Remembering iconic child star Shirley Temple



Sat, 10 Feb 2018 - 12:37 GMT


Sat, 10 Feb 2018 - 12:37 GMT

Screencap of Shirley Temple in the film 'The Little Colonel', Feburary 10, 2018 -mysticmoon1984/Youtube

Screencap of Shirley Temple in the film 'The Little Colonel', Feburary 10, 2018 -mysticmoon1984/Youtube

CAIRO – 10 February 2018: February 10, 2014 is the day beloved actress and humanitarian Shirley Temple passed away at the age of 84. Best known as an immensely popular child star during the Great Depression, Temple went on to become a diplomat for the United Nations.

Her life started on April 23, 1928 in Santa Monica, California. The daughter of a banker, her housewife mother was the one who encouraged Temple to act. She began as soon as she turned 3 years old, when she starred in “Baby Burlesks” – short, one-reel comedy films about children acting like adults. Seeing a potential star in their grasp, Shirley's parents seized the chance to capitalize on her skills, with her father becoming her agent.

Soon enough, little Temple eventually landed a breakthrough role in 1934 with "Stand Up and Cheer!", a musical comedy film released during the height of the Great Depression. In a time when the country was at its most hopeless, Temple was a ray of light and hope. She quickly landed numerous roles throughout that busy year, such as the smash hit "Little Miss Marker" and "Carolina", but it was "Bright Eyes" that transformed her into a superstar.

It was a role made specifically for the young actress. She sang one of her most famous songs, "On the Good Ship Lollypop", and her role was so critically praised that she was even awarded her own special Oscar award the following year. Some of her other more popular performances included 1937's "Heidi", an adaptation of the beloved 1880's children's book.

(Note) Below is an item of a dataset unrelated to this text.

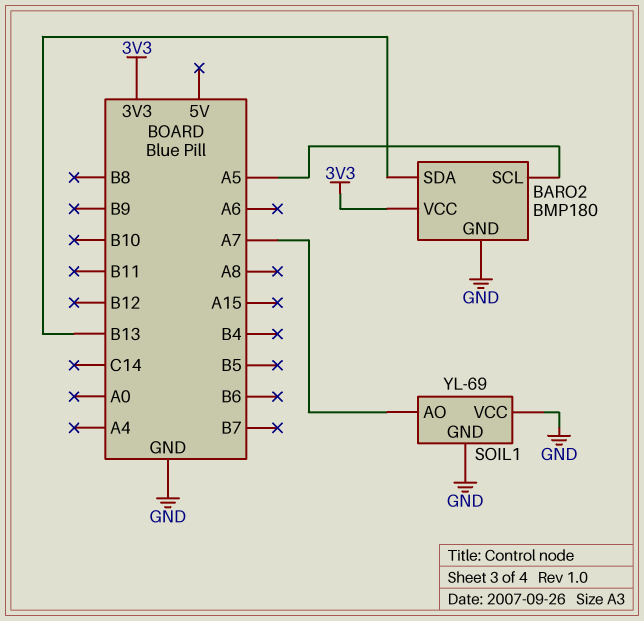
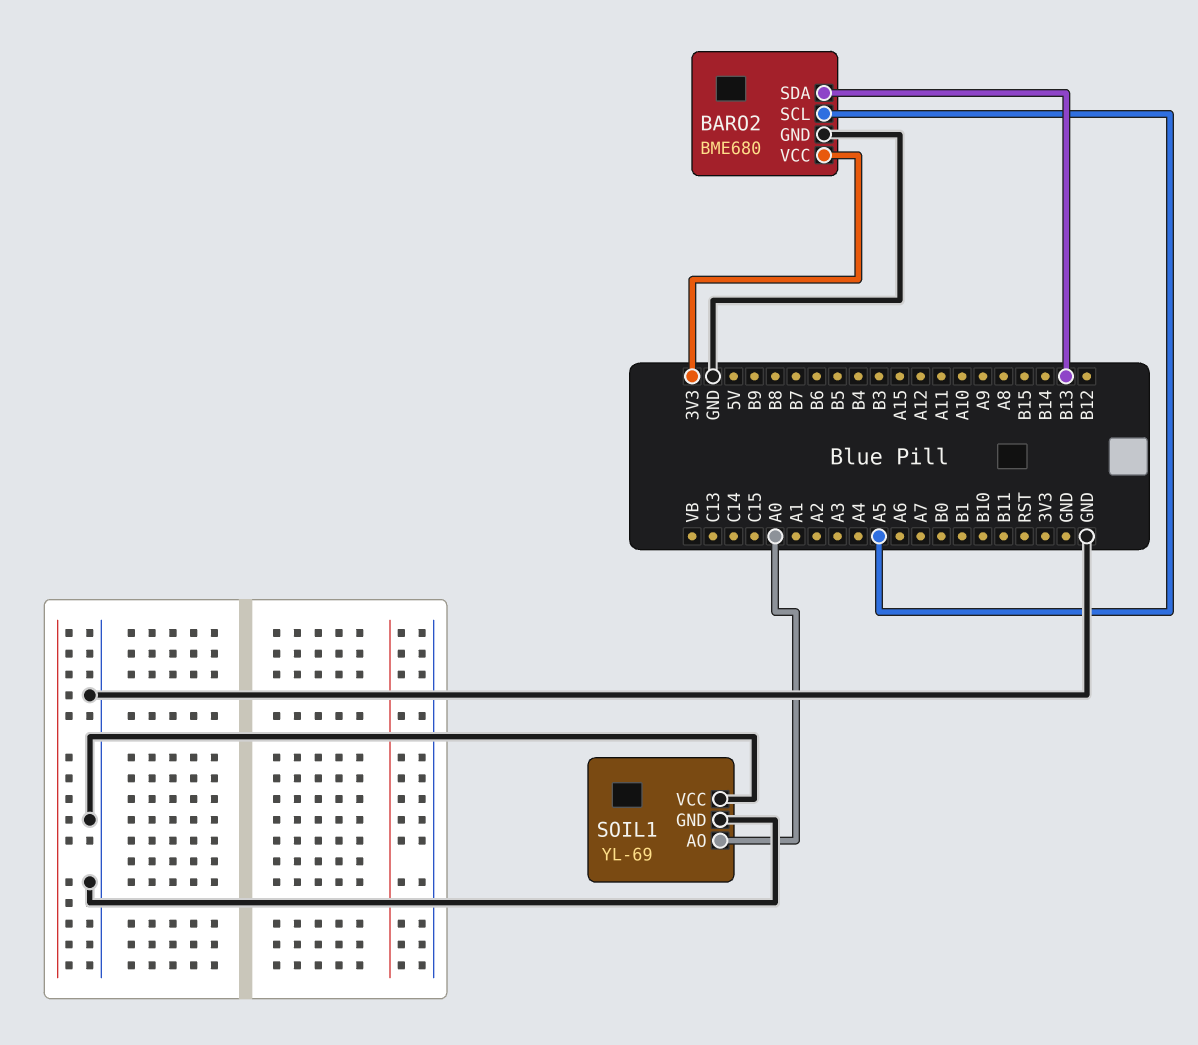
BARO2: BMP180 -> BME680
SOIL1 pin AO: A7 -> A0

A little girl had managed to become one of Hollywood's most famous actors and had reportedly saved an early 20th Century Fox from going bankrupt. She was Hollywood's biggest attraction – her joyful youth and radiant charm being a necessary escape from the harshness of the era. President Franklin D. Roosevelt even dubbed her "Little Miss Miracle" for helping to lift the nation's spirit.

Temple was such a phenomenon that she even became one of the earliest actors to have merchandising made of them. Her face could be found everywhere – from photographs, hats, mugs, clothes and dolls made in her likeness. She'd even given the King of Hollywood some fierce competition too.

Unfortunately, it wasn't to last; Temple couldn't be a child forever.

By 1940, Shirley had just begun puberty, and it was clear that her childish charms were soon going to fade. She still attempted acting and starred in 1940's "Blue Bird", a commercial failure. Her contract with Fox had ended, and Temple's future in Hollywood was bleak. She found a bit of success in television and even got her own show, "Shirley Temple’s Storybook", which ran for two years from 1957 until 1959. It was followed up by the "Shirley Temple Show" in 1960, but it failed to attract an audience.

Temple retired from films when she was only 21.

She sought to reinvent her image and decided to pursue her life in the direction of politics. She unsuccessfully ran for a seat in the U.S. House of Representatives during 1967, and from 1969-1970 was a delegate for the U.N. General Assembly. After publically coming out about her breast cancer diagnosis in 1972 – the first celebrity to ever do so – she then became the U.S. ambassador to Ghana from 1974 until 1976. In 1988, she was the only person to achieve the honorary rank for U.S. foreign service officer, and from 1989-1992 once again served as an ambassador, this time for Czechoslovakia.

Temple's achievements as an actress would not be forgotten, however. She was awarded a Lifetime Achievement award from the Screenwriter's Guild in 2005.